_Selected passage:_
....
Subsection 6.11.1 Heegner points on rank 1 curves

The fun of the subject seems to me to be in the examples.

―Gross - Letter to Birch 1982

So let's do some examples of Heegner point computations, and see how Gross-Zagier gives us important information in a few ways.

Following the algorithm in Cohen, Number theory part I.

Fix an elliptic curve E(\QQ) of conductor N\text{,} we are interested in finding E(\QQ)\text{.} All elliptic curves over \QQ are now known to be modular and hence we may make use of the parameterisation

\begin{equation*} \phi_N \colon X_0(N) \hookrightarrow J_0(N) \twoheadrightarrow E\text{.} \end{equation*}

Over \CC the modular curve is classically

\begin{equation*} \mathcal H / \Gamma_0(N) \end{equation*}

and if E = E_f for f= \sum a_n q^n we have \Phi_w \colon \CC/\Lambda_E \to E(\CC)\text{.} Then the modular parameterisation comes down to

\begin{equation*} \phi(\tau) = \phi_w(z_\tau) = \phi_w\underbrace{\left( c\int_{i\infty}^\tau 2\pi i f(z) \diff z\right)}_{c\sum_{n=1}^\infty \frac{a_n}{n} q^n} \end{equation*}
\begin{equation*} \phi \colon X_0(N) \to \CC/\Lambda \text{.} \end{equation*}

So integrating the q-expansion of a modular form and plugging in \tau gives us the corresponding point in the complex uniformization of the curve because the Abel-Jacobi map is defined by integration.

Definition 6.11.1.
....
_Extracted material:_
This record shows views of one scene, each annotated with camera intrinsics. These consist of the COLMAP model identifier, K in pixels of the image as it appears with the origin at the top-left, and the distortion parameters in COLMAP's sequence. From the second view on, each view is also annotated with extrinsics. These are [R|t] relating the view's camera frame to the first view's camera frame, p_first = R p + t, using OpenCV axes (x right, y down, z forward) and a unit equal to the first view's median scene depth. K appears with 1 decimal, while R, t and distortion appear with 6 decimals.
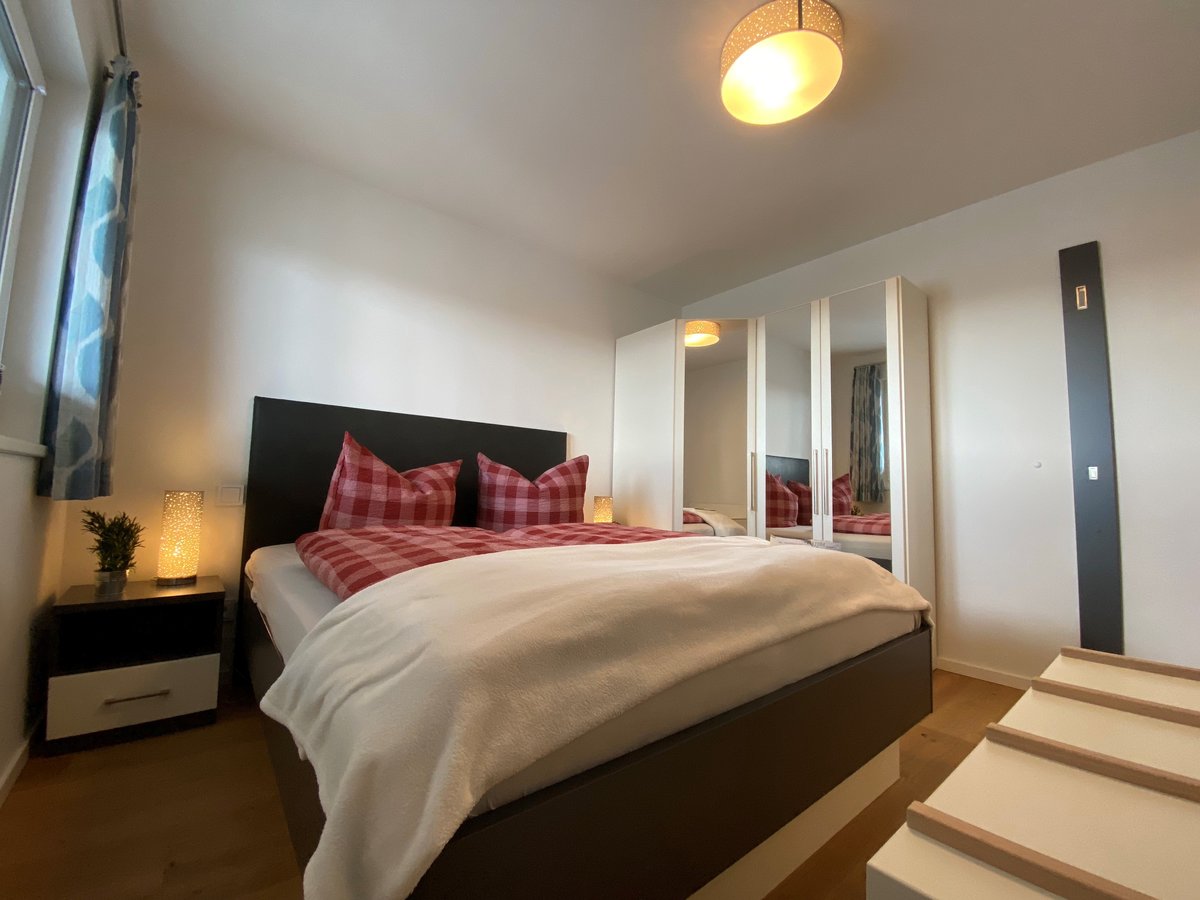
....
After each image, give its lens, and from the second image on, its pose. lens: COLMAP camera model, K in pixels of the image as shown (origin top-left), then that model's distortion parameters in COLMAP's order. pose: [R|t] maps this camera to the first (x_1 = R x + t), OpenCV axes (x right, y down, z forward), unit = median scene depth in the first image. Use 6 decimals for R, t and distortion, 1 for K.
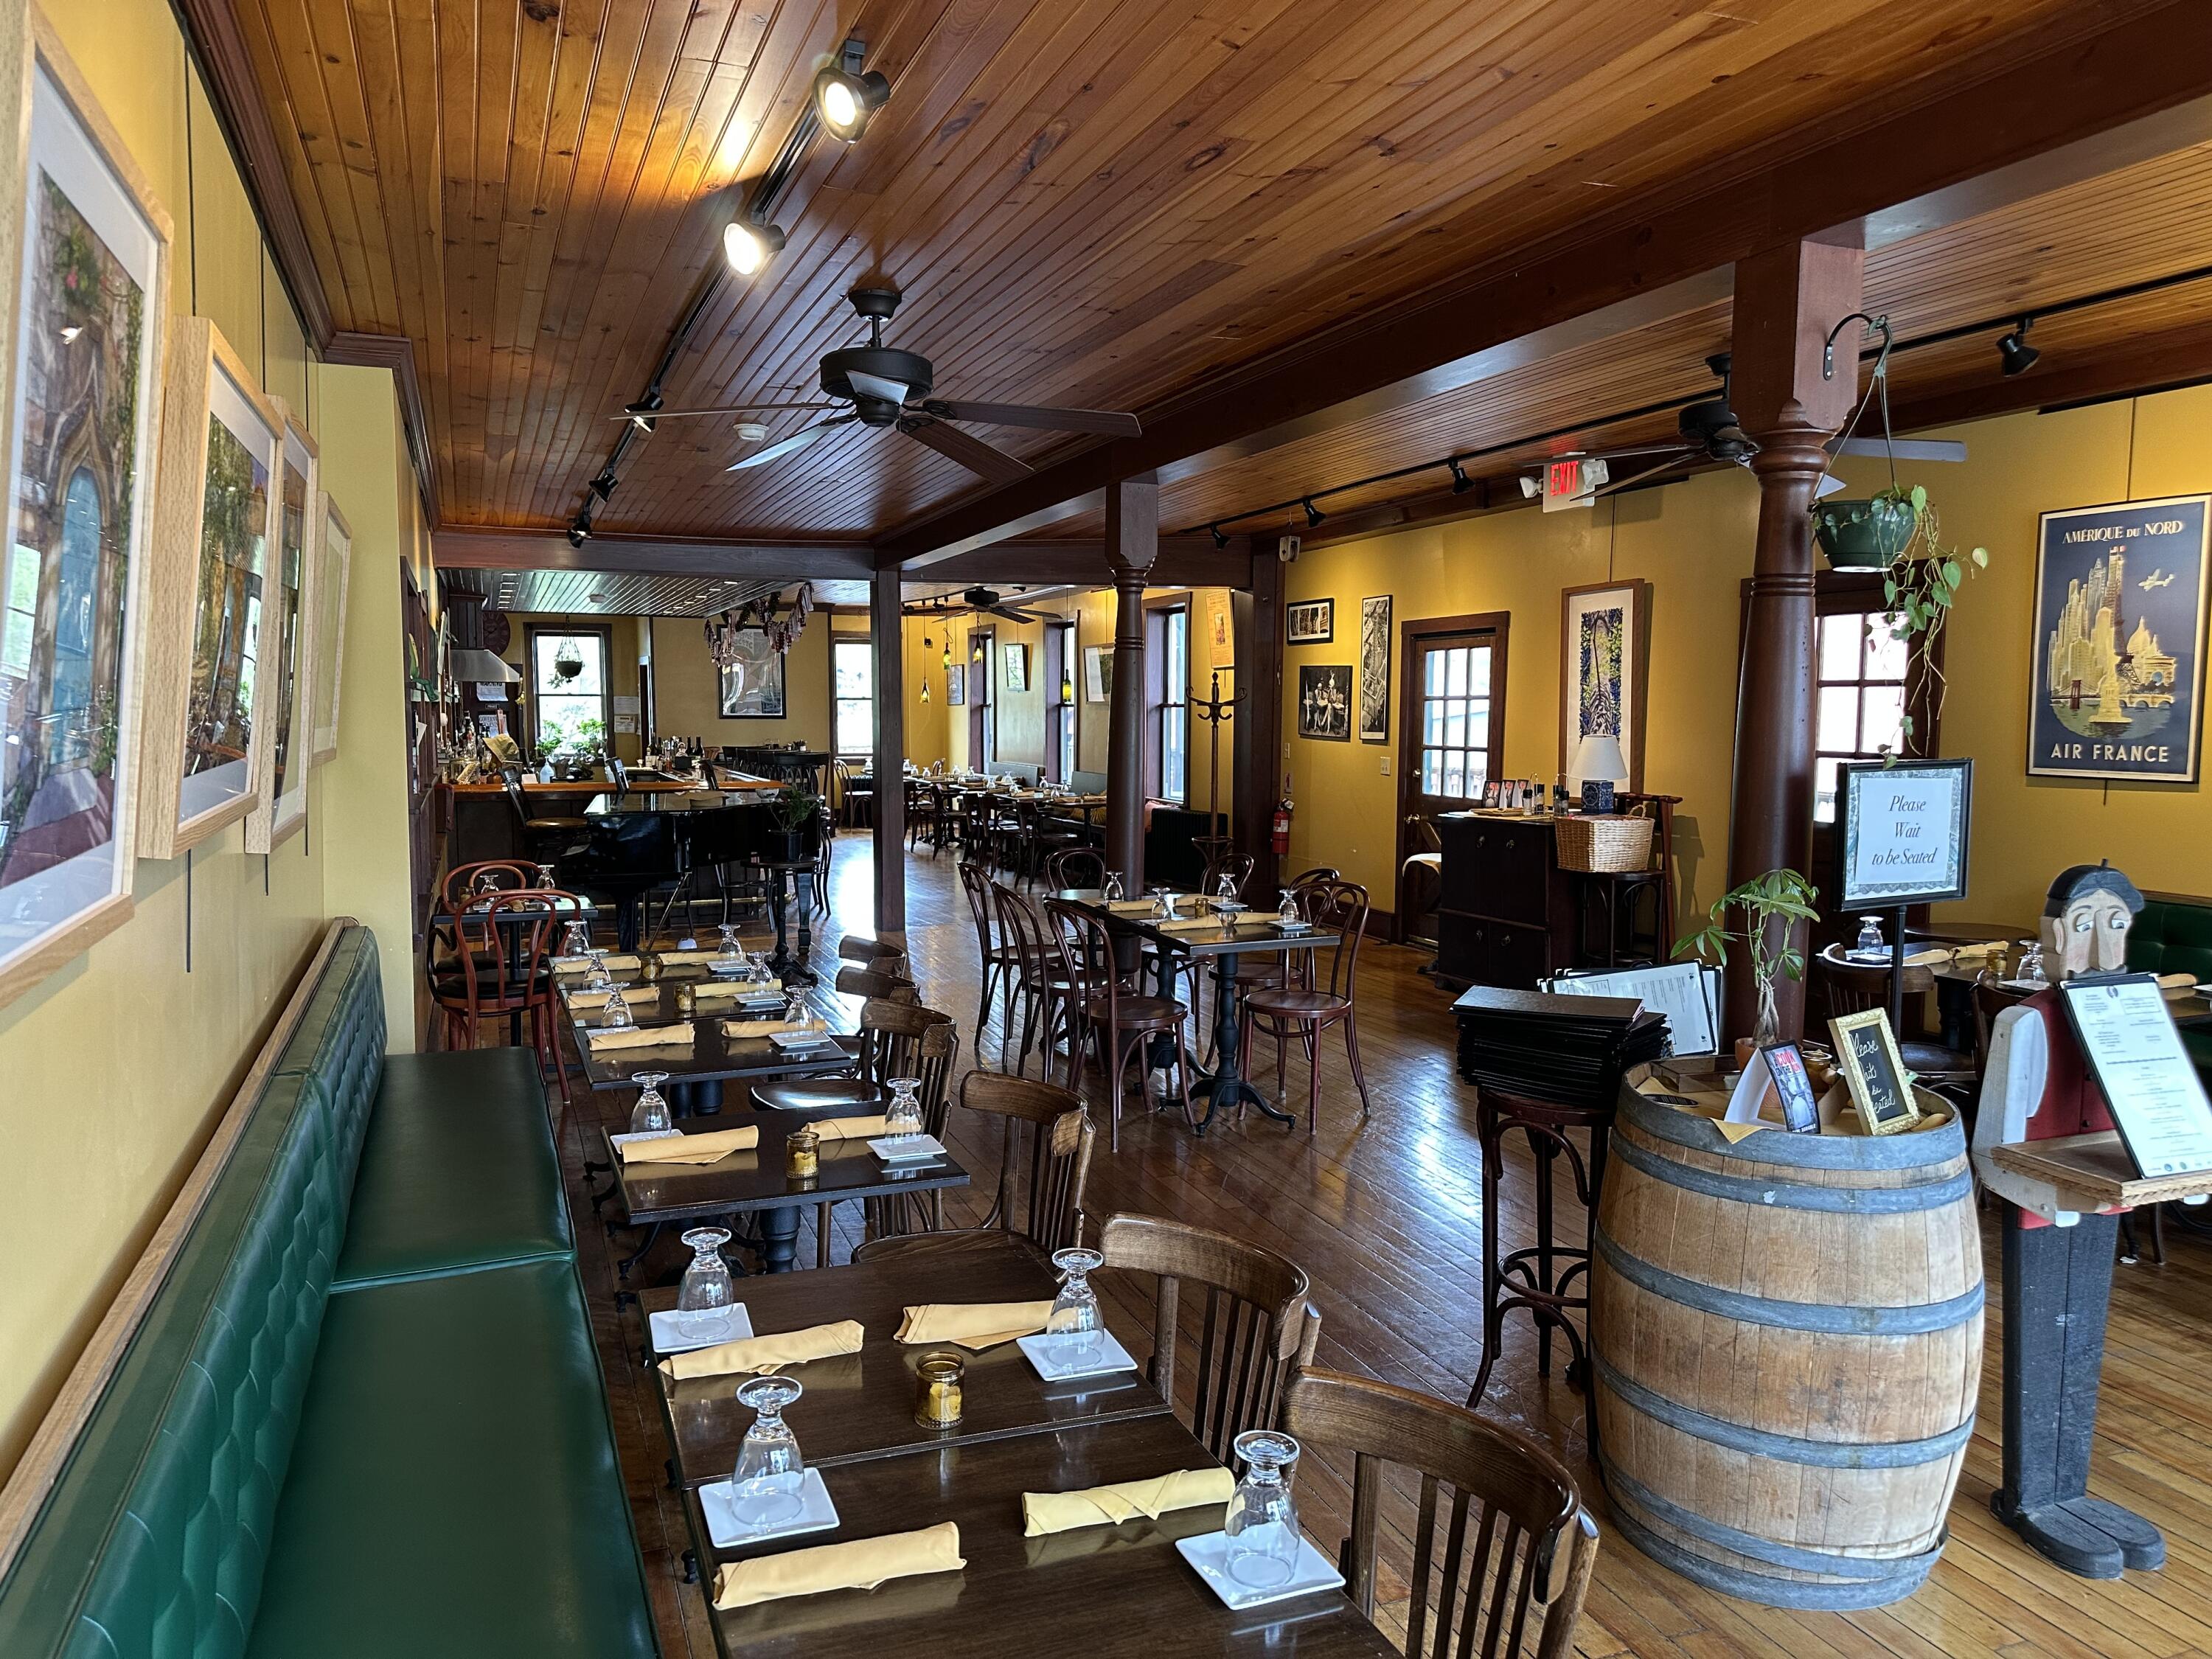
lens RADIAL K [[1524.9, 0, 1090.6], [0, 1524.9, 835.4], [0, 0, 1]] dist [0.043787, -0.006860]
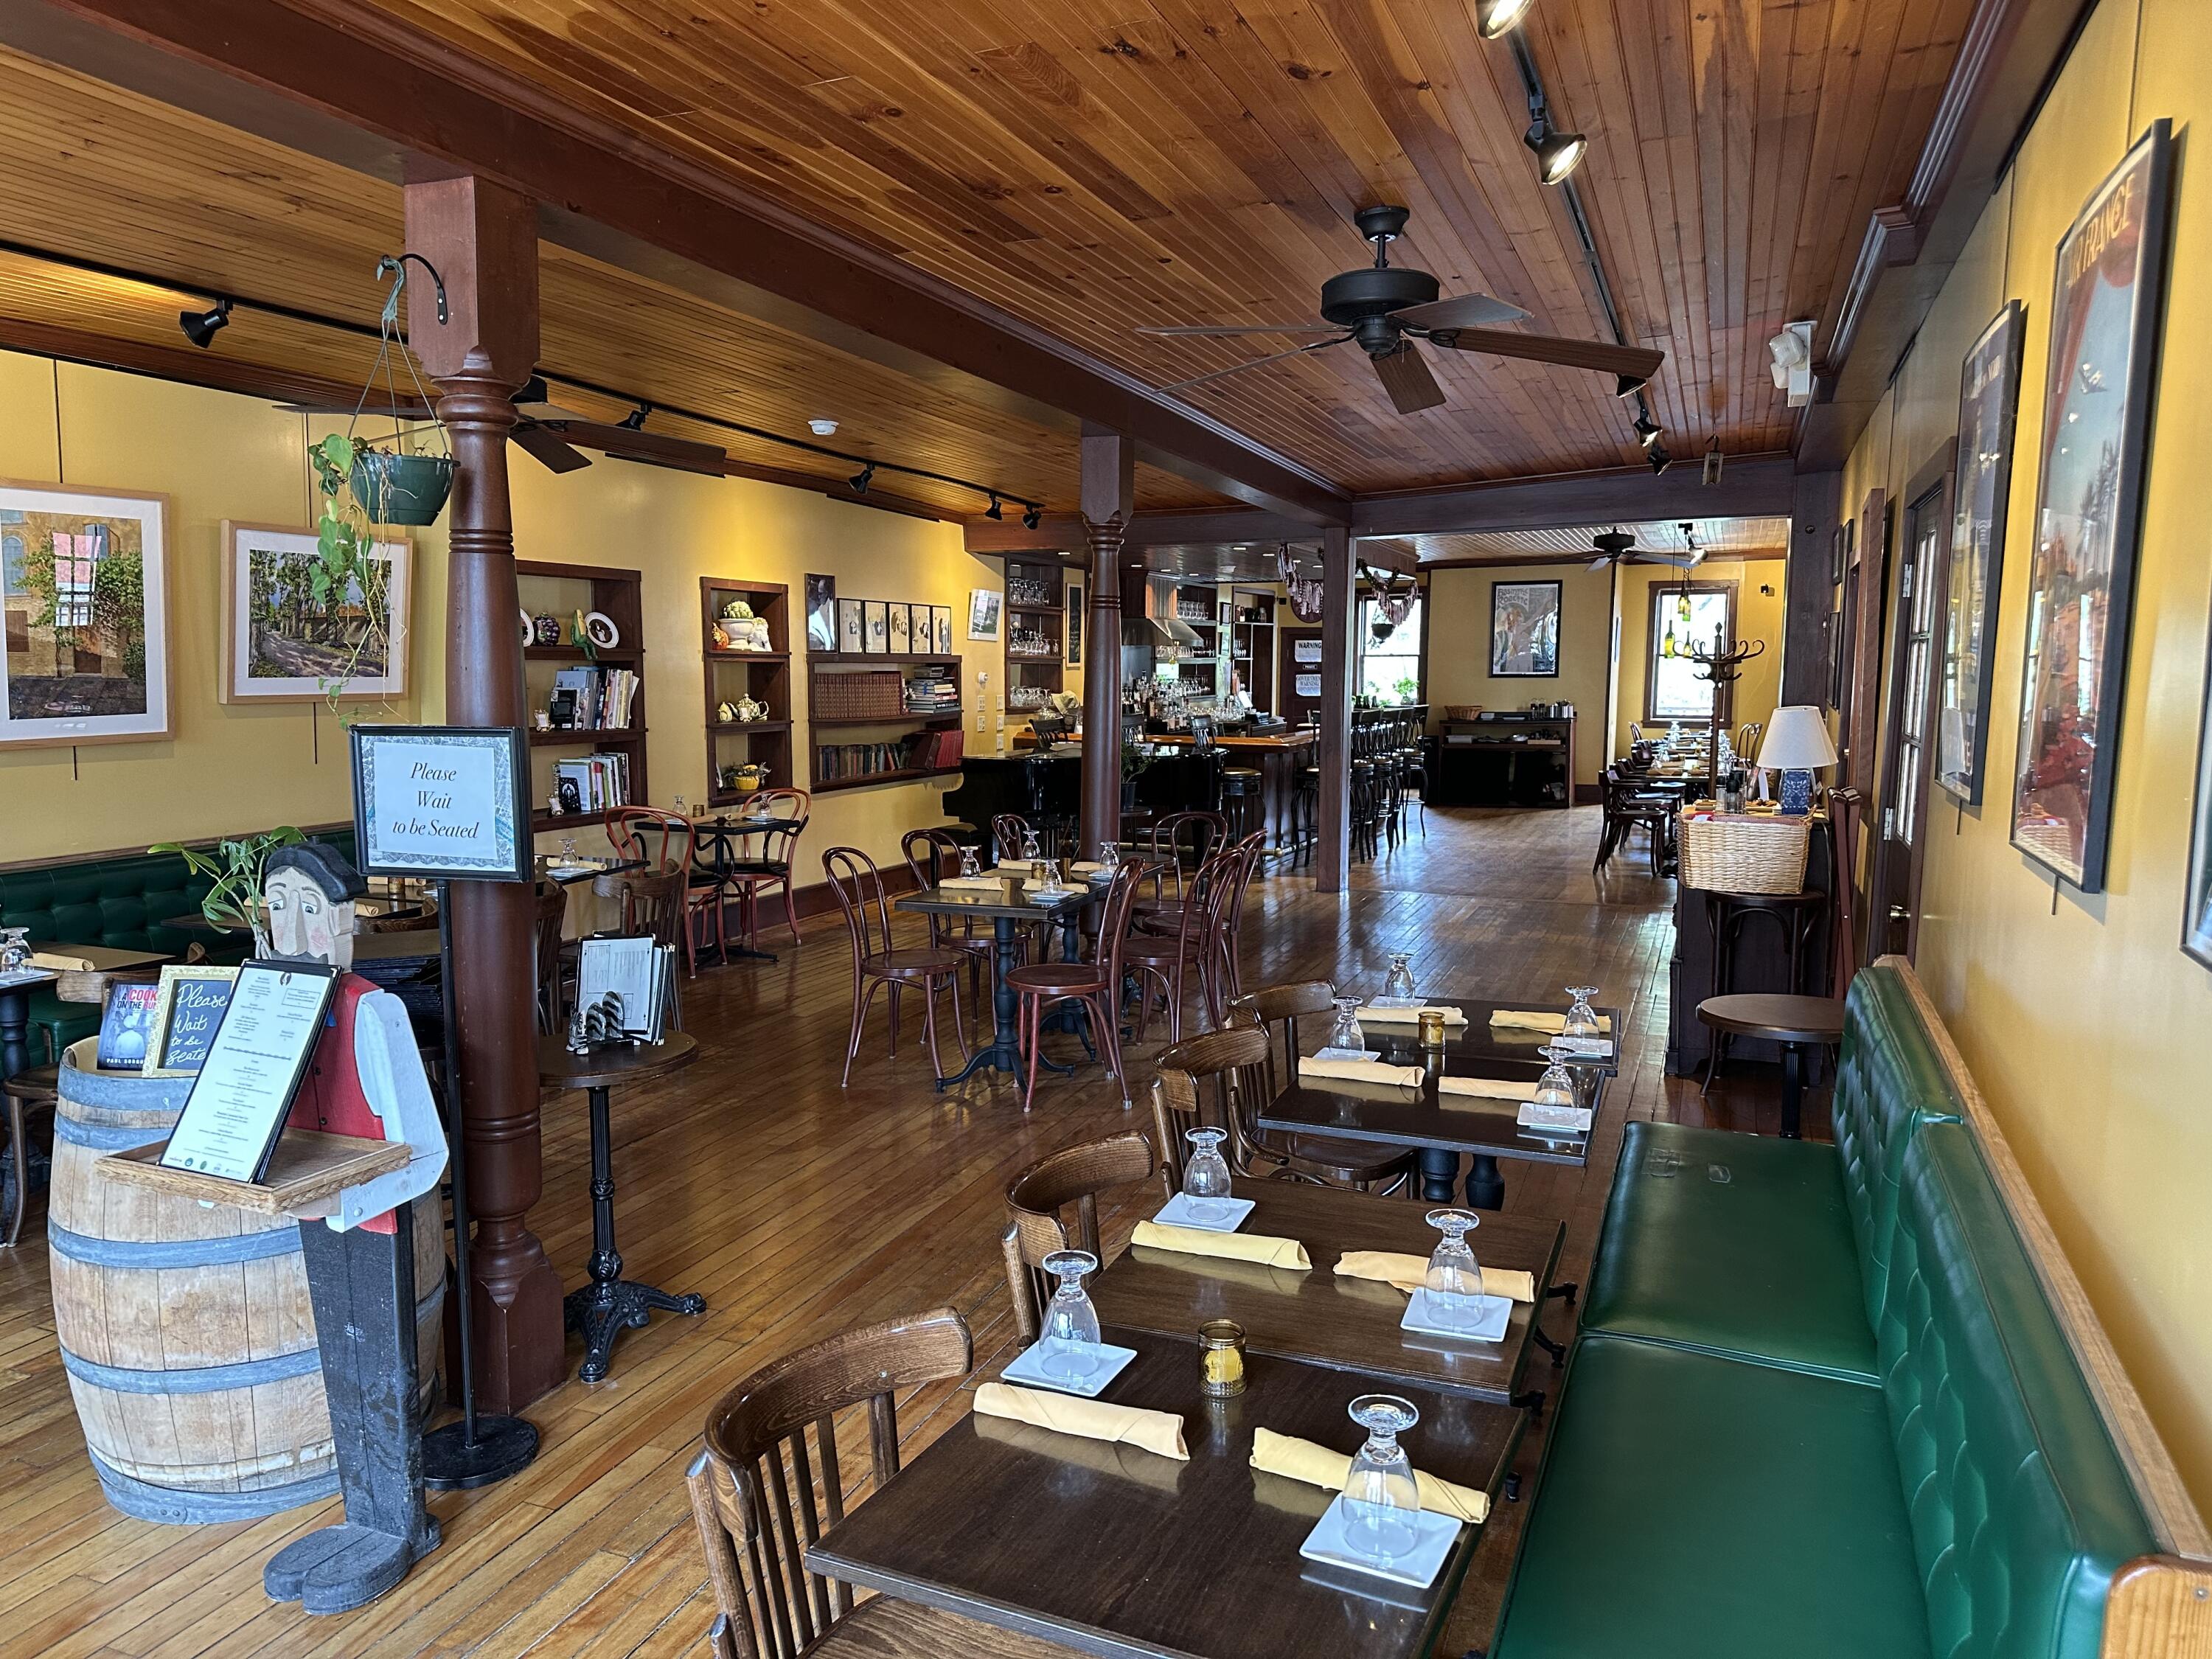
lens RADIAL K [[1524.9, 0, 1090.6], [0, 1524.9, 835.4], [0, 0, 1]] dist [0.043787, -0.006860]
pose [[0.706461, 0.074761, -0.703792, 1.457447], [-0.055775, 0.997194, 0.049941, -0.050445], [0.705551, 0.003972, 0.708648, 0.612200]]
....
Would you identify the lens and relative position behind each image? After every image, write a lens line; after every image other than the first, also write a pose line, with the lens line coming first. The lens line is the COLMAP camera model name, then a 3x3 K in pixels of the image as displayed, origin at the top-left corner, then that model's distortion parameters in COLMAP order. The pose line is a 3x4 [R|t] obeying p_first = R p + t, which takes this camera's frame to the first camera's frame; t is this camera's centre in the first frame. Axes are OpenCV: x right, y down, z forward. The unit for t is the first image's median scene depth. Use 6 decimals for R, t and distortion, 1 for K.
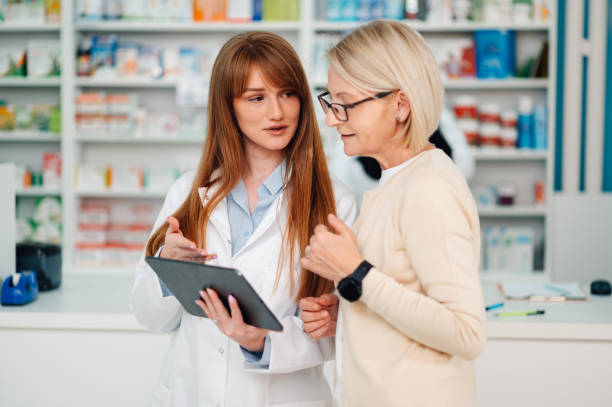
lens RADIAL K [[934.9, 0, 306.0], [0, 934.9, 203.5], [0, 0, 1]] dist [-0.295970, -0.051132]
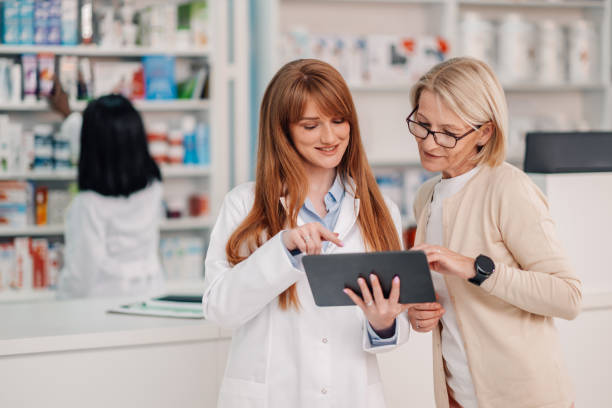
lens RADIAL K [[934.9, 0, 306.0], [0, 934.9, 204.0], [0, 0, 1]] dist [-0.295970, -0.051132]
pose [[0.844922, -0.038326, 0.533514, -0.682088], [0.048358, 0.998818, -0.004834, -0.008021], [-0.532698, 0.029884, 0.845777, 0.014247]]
....
_Aim of the exercise:_ Reproduce the Heegner points passage above word for word, everything from "and if E = E_f" down to "defined by integration.".

_Final answer:_
and if E = E_f for f= \sum a_n q^n we have \Phi_w \colon \CC/\Lambda_E \to E(\CC)\text{.} Then the modular parameterisation comes down to

\begin{equation*} \phi(\tau) = \phi_w(z_\tau) = \phi_w\underbrace{\left( c\int_{i\infty}^\tau 2\pi i f(z) \diff z\right)}_{c\sum_{n=1}^\infty \frac{a_n}{n} q^n} \end{equation*}
\begin{equation*} \phi \colon X_0(N) \to \CC/\Lambda \text{.} \end{equation*}

So integrating the q-expansion of a modular form and plugging in \tau gives us the corresponding point in the complex uniformization of the curve because the Abel-Jacobi map is defined by integration.